Option 2: Joining multiple queries in your chart
We highly recommend the custom table approach, especially if you have a large volume of data. It also standardizes the calculations of those required fields, making it easier for everyone in your organization to use them in their work.
However, if you’d prefer not to create a custom table, you can instead use multiple queries in your chart. But if you have a lot of data, you’ll likely hit our maximum row limit for query results, as mentioned earlier.
- Click Chart from the top navigation menu to start making your cohort analysis table.
- For the first Query, use the Dundersign Demo Data data source to pull the signup dates of each user created in the current quarter.
- Add the Id and Created Date columns from the Users table to the Columns section and use the following aggregations for each column:
- Id: Group
- Created Date: Day
- To reduce the number of rows returned, we also added Created Date to the Filters section to only look at users created in the current quarter.
- Rename Day of Created Date to
Start Date
for clarity. - Click Run Query.
- Add the Id and Created Date columns from the Users table to the Columns section and use the following aggregations for each column:
- Add a new Query, which will look at the data you’re trying to track. For this example, we want to see the dates that users performed an event.
- Add the User Id and Created Date columns from the Events table to the Columns section. Again, use Group for User Id’s aggregation and Day for Created Date’s aggregation.
- If you filtered over a specific date range for Query 1, make sure to apply the same filter to Query 2 but use the date column from the Events table. In our case, we made sure to only look at events created after the start of the current quarter. We leveraged our
{CURRENT_QUARTER.START}
Relative Date Variable to filter our data. - Rename Day of Created Date to
Event Date
for clarity. - Click Run Query.
-
Edit the Join Action and change the join type to Left so we only include rows pertaining to the users created in the current quarter.
-
Next, create a new column that will store the number of weeks since signup that the event occurred. To do this, add a Formula Column, select Custom as the formula type, then use the following formula:
cast(((strftime('%J', "Event Date") - strftime('%J',"Start Date") )/7) as INTEGER)
What is this formula doing? It’s taking the Julian day of the event minus the Julian day of the start date then dividing by 7 to get the number of weeks it took for the user to perform the activity since their start date.

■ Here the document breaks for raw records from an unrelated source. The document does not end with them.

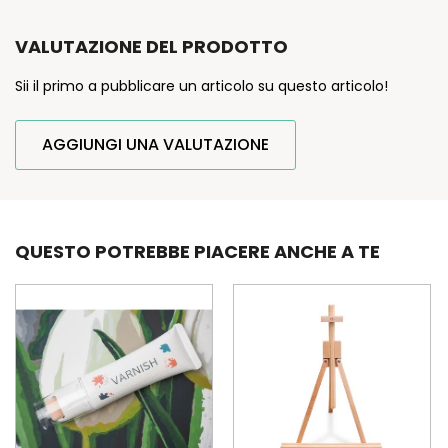
VALUTAZIONE DEL PRODOTTO
Sii il primo a pubblicare un articolo su questo articolo!
AGGIUNGI UNA VALUTAZIONE
QUESTO POTREBBE PIACERE ANCHE A TE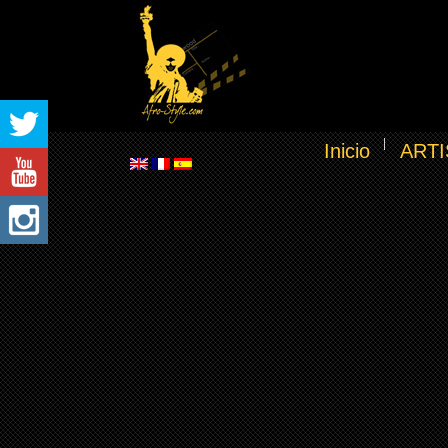
Inicio
ARTI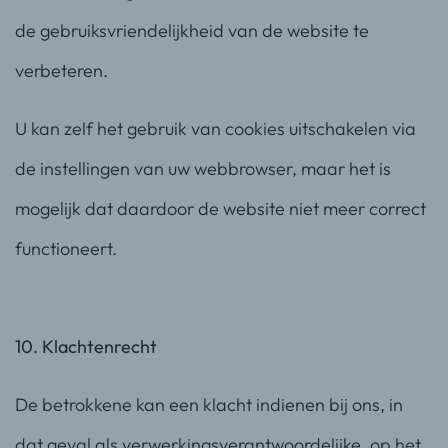
de gebruiksvriendelijkheid van de website te
verbeteren.
U kan zelf het gebruik van cookies uitschakelen via
de instellingen van uw webbrowser, maar het is
mogelijk dat daardoor de website niet meer correct
functioneert.
10. Klachtenrecht
De betrokkene kan een klacht indienen bij ons, in
dat geval als verwerkingsverantwoordelijke, op het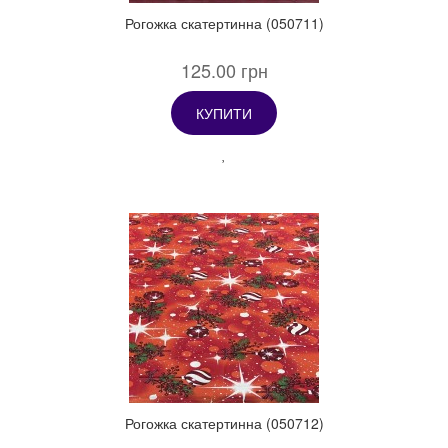
Рогожка скатертинна (050711)
125.00 грн
КУПИТИ
Рогожка скатертинна (050712)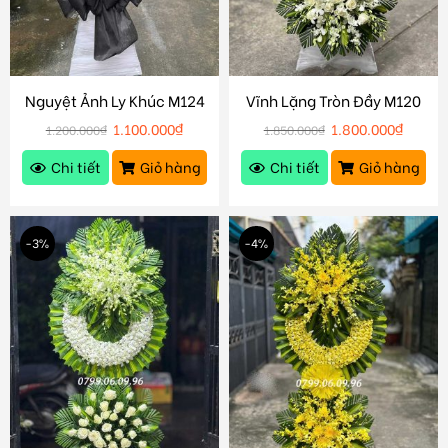
Nguyệt Ảnh Ly Khúc M124
Vĩnh Lặng Tròn Đầy M120
1.100.000
₫
1.800.000
₫
1.200.000
₫
1.850.000
₫
Chi tiết
Giỏ hàng
Chi tiết
Giỏ hàng
-3%
-4%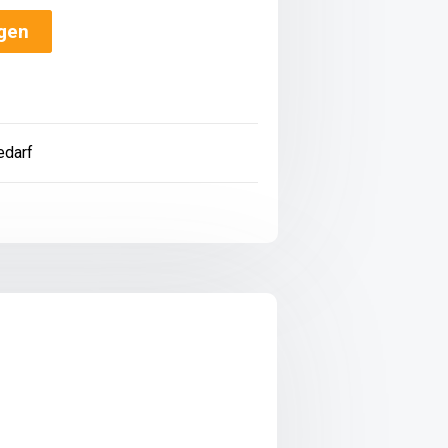
ügen
e
edarf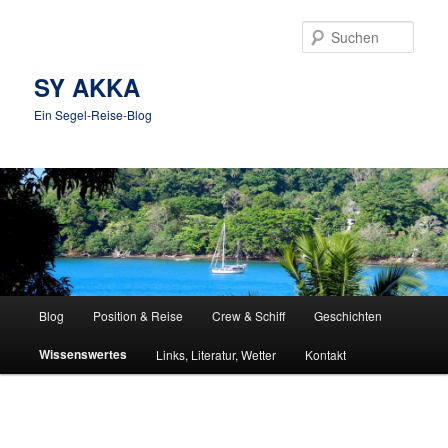
Zum
Inhalt
Such
wechseln
SY AKKA
Ein Segel-Reise-Blog
Hauptmenü
Blog
Position & Reise
Crew & Schiff
Geschichten
Wissenswertes
Links, Literatur, Wetter
Kontakt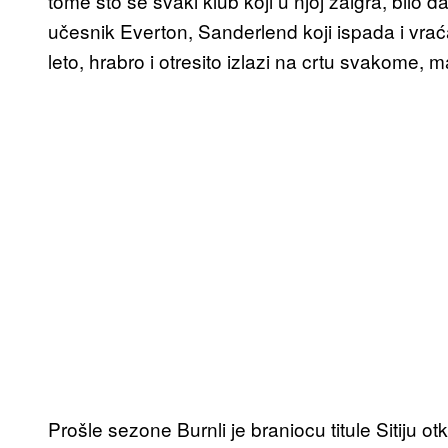
tome što se svaki klub koji u njoj zaigra, bilo da
učesnik Everton, Sanderlend koji ispada i vraća 
leto, hrabro i otresito izlazi na crtu svakome, 
Prošle sezone Burnli je braniocu titule Sitiju 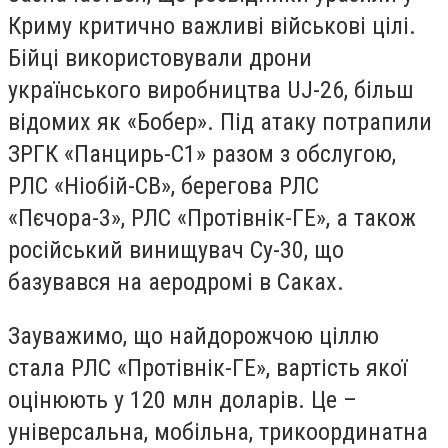
Криму критично важливі військові цілі.
Бійці використовували дрони
українського виробництва UJ-26, більш
відомих як «Бобер». Під атаку потрапили
ЗРГК «Панцирь-С1» разом з обслугою,
РЛС «Ніобій-СВ», берегова РЛС
«Пєчора-3», РЛС «Протівнік-ГЕ», а також
російський винищувач Су-30, що
базувався на аеродромі в Саках.
Зауважимо, що найдорожчою ціллю
стала РЛС «Протівнік-ГЕ», вартість якої
оцінюють у 120 млн доларів. Це –
універсальна, мобільна, трикоординатна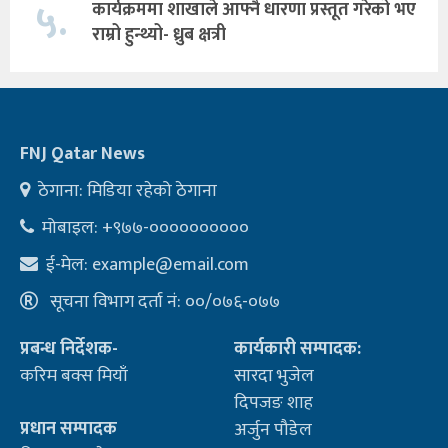
५.
कार्यक्रममा शाखाले आफ्नै धारणा प्रस्तूत गरेको भए
राम्रो हुन्थ्यो- ध्रुब क्षत्री
FNJ Qatar News
ठेगाना: मिडिया रहेको ठेगाना
मोबाइल: +९७७-००००००००००
ई-मेल:
example@email.com
सूचना विभाग दर्ता नं: ००/०७६-०७७
प्रबन्ध निर्देशक-
कार्यकारी सम्पादक:
करिम बक्स मियाँ
सारदा भुजेल
दिपजङ शाह
प्रधान सम्पादक
अर्जुन पौडेल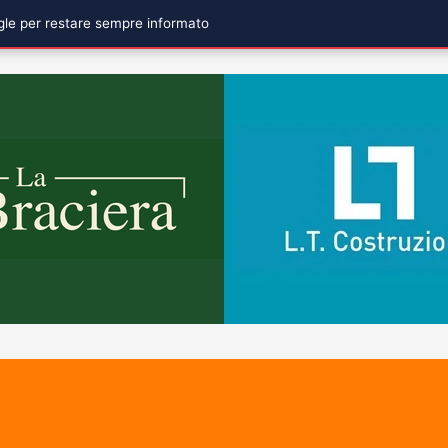
ogle per restare sempre informato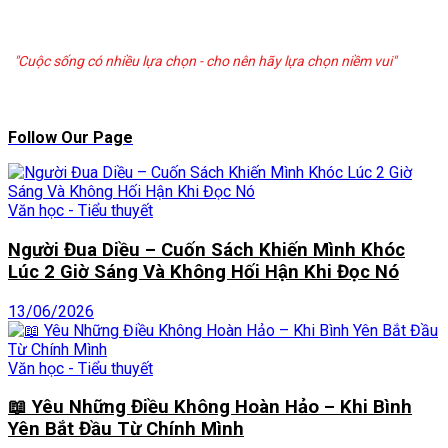
"Cuộc sống có nhiều lựa chọn - cho nên hãy lựa chọn niềm vui"
Follow Our Page
Văn học - Tiểu thuyết
Người Đua Diều – Cuốn Sách Khiến Mình Khóc
Lúc 2 Giờ Sáng Và Không Hối Hận Khi Đọc Nó
13/06/2026
Văn học - Tiểu thuyết
📖 Yêu Những Điều Không Hoàn Hảo – Khi Bình
Yên Bắt Đầu Từ Chính Mình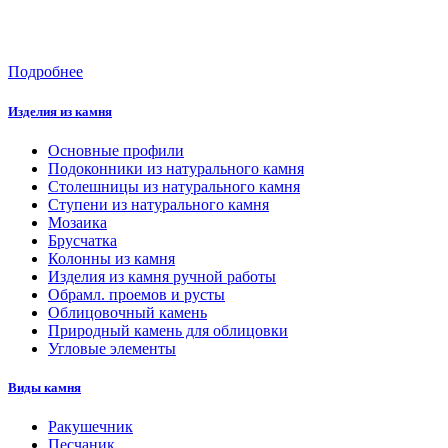
Подробнее
Изделия из камня
Основные профили
Подоконники из натурального камня
Столешницы из натурального камня
Ступени из натурального камня
Мозаика
Брусчатка
Колонны из камня
Изделия из камня ручной работы
Обрамл. проемов и русты
Облицовочный камень
Природный камень для облицовки
Угловые элементы
Виды камня
Ракушечник
Песчаник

Rename this Custom Formula column to
Week of Event
. -
It’s not unusual to have messy data. In this case, our demo data source has events that happened prior to signup, which doesn’t make much sense, so we filter that data out using a Filter Rows Action.
-
Now change the Start Date to show the corresponding ISO week by using Apply Formula on the Start Date column, select Custom as the formula type, and use the following formula:
strftime('%Y-W%W', "Start Date")
- Since it’s no longer necessary, hide the Event Date column.
- Use a Group & Aggregate Action to change the aggregations of each column in the result set:
- User Id: Count of distinct
- Start Date: Group
- Week of Event: Group
-
Reorder the columns in this order (left to right): Start Date, Week of Event, COUNT(DISTINCT User Id)
-
Use a Pivot Action to turn the values in your Week of Event column into column headers and aggregate any duplicates by SUM.
- Select the Table chart type and that’s it! You’ve got a cohort analysis where each row is a different cohort and each column indicates the amount of activity in each period after their signup.